Text segment
Most studies used the PSQI as a subjective outcome to assess the effect of THM (Chen et al., 2009; Barton et al., 2011; Ji et al., 2016; Wang et al., 2016; Chen et al., 2017; Cheng et al., 2017; Gao et al., 2018; Cao, 2019; Hao, 2019; Moon et al., 2020; Pu et al., 2020; Wang et al., 2020), and eight studies used the total effective rate (Ji et al., 2016; Chen et al., 2017; Cheng et al., 2017; Gao et al., 2018; Liu, 2018; Cao, 2019; Hao, 2019; Wang et al., 2020). Other outcomes included the ISI (Lee et al., 2018; Moon et al., 2020), Brief Fatigue Inventory (Chen et al., 2009; Barton et al., 2011; Lee et al., 2018; Moon et al., 2020), and Traditional Chinese Medicine Syndrome Scale (Chen et al., 2017; Gao et al., 2018; Wang et al., 2020).

Risk of Bias in the Included Studies

The risk of bias in the included studies is shown in Figure 2. Random sequence generation was adequately described in most of the studies but was unclear in two studies (Gao et al., 2018; Liu, 2018). In terms of allocation concealment, three studies reported the details of allocation procedure (Lee et al., 2018; Moon et al., 2020; Wang et al., 2020), whereas the remaining 11 studies had an unclear risk of bias (Chen et al., 2009; Barton et al., 2011; Ji et al., 2016; Wang et al., 2016; Chen et al., 2017; Cheng et al., 2017; Gao et al., 2018; Liu, 2018; Cao, 2019; Hao, 2019; Pu et al., 2020). Eleven studies did not blind either the participants or personnel or both (Chen et al., 2009; Ji et al., 2016; Wang et al., 2016; Chen et al., 2017; Cheng et al., 2017; Gao et al., 2018; Lee et al., 2018; Liu, 2018; Cao, 2019; Hao, 2019; Moon et al., 2020). However, three studies using placebo for the control group were evaluated as low in performance bias (Barton et al., 2011; Pu et al., 2020; Wang et al., 2020). Blinding of outcome investigators was presented in two studies and were assessed as low (Moon et al., 2020; Wang et al., 2020). However, other studies with no details were assessed as unclear (Chen et al., 2009; Barton et al., 2011; Ji et al., 2016; Wang et al., 2016; Chen et al., 2017; Cheng et al., 2017; Gao et al., 2018; Lee et al., 2018; Liu, 2018; Cao, 2019; Hao, 2019; Pu et al., 2020). All studies were evaluated as low in terms of incomplete outcome data and as uncertain in reporting bias (Chen et al., 2009; Barton et al., 2011; Ji et al., 2016; Wang et al., 2016; Chen et al., 2017; Cheng et al., 2017; Gao et al., 2018; Lee et al., 2018; Liu, 2018; Cao, 2019; Hao, 2019; Moon et al., 2020; Pu et al., 2020; Wang et al., 2020). Except for seven studies (Barton et al., 2011; Wang et al., 2016; Chen et al., 2017; Gao et al., 2018; Liu, 2018; Cao, 2019; Hao, 2019), the remaining studies were considered free of other biases with no difference at the baseline between the experiment and control groups (Chen et al., 2009; Ji et al., 2016; Cheng et al., 2017; Lee et al., 2018; Moon et al., 2020; Pu et al., 2020; Wang et al., 2020).

Supplied material

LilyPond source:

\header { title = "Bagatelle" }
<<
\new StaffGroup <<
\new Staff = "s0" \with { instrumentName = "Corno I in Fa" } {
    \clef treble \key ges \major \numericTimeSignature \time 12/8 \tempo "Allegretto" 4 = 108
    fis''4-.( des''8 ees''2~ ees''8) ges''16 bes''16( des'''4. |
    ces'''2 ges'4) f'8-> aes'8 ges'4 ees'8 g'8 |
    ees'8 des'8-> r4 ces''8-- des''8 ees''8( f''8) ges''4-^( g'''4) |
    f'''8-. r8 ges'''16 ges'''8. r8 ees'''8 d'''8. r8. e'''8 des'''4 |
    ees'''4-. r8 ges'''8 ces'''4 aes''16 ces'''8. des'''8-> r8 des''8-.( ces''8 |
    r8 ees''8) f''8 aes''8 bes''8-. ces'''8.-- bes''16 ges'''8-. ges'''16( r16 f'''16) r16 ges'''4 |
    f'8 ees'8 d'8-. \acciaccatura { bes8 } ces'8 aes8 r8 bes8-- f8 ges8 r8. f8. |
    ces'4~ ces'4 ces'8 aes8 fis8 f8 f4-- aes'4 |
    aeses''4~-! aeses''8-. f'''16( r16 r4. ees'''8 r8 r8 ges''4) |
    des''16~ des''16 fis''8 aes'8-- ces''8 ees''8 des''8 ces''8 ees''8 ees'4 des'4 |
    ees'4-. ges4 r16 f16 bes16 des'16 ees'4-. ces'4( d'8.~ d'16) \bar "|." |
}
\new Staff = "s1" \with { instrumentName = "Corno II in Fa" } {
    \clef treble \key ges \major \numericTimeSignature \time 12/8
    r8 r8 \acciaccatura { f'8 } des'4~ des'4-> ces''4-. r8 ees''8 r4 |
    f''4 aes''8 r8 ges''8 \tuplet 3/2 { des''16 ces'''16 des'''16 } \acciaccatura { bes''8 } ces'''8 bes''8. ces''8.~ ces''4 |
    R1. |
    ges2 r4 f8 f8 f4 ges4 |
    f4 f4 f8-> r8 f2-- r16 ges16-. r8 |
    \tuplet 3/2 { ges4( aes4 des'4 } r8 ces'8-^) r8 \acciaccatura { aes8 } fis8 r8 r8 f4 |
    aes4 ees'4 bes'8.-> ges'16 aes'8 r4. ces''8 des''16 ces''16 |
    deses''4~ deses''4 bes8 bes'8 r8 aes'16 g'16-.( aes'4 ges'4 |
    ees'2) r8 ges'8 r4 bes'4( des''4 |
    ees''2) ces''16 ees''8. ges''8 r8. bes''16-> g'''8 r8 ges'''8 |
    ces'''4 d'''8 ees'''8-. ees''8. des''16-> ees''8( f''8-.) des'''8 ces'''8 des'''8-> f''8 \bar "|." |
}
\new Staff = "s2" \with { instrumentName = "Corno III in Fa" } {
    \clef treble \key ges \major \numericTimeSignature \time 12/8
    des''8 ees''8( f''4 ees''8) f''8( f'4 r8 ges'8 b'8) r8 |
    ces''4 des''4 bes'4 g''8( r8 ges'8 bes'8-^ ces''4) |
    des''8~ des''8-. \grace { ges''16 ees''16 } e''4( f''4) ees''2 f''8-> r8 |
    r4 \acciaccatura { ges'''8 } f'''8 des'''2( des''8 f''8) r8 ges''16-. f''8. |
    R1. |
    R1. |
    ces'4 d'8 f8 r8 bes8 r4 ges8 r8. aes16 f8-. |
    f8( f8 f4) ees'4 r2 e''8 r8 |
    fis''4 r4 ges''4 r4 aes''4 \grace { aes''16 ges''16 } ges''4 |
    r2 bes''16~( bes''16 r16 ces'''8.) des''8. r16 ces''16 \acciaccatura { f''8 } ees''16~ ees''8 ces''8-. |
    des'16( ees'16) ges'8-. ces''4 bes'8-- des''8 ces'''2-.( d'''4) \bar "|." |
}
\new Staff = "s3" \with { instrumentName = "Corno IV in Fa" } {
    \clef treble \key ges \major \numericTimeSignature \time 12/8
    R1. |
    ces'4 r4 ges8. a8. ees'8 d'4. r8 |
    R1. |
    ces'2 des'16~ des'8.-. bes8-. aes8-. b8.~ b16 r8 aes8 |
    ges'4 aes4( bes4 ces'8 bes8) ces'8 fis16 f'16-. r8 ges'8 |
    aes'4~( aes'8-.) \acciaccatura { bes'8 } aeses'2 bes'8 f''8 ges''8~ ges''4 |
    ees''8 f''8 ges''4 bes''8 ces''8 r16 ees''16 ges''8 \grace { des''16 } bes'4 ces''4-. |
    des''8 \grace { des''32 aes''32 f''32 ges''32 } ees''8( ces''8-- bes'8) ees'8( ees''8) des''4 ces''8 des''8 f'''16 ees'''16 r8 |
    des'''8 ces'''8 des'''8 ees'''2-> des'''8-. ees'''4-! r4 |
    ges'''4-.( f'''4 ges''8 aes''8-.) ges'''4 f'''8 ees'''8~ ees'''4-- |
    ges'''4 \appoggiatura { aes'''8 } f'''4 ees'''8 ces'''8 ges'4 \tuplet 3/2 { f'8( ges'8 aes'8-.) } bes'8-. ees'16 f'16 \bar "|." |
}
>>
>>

Goal of the exercise
Update the review excerpt, starting with "Most studies used" and going on through "2018; Wang et al., 2020).", so that "total effective rate" becomes "overall response rate". Nothing here depends on the material.

Response to the exercise
Most studies used the PSQI as a subjective outcome to assess the effect of THM (Chen et al., 2009; Barton et al., 2011; Ji et al., 2016; Wang et al., 2016; Chen et al., 2017; Cheng et al., 2017; Gao et al., 2018; Cao, 2019; Hao, 2019; Moon et al., 2020; Pu et al., 2020; Wang et al., 2020), and eight studies used the overall response rate (Ji et al., 2016; Chen et al., 2017; Cheng et al., 2017; Gao et al., 2018; Liu, 2018; Cao, 2019; Hao, 2019; Wang et al., 2020). Other outcomes included the ISI (Lee et al., 2018; Moon et al., 2020), Brief Fatigue Inventory (Chen et al., 2009; Barton et al., 2011; Lee et al., 2018; Moon et al., 2020), and Traditional Chinese Medicine Syndrome Scale (Chen et al., 2017; Gao et al., 2018; Wang et al., 2020).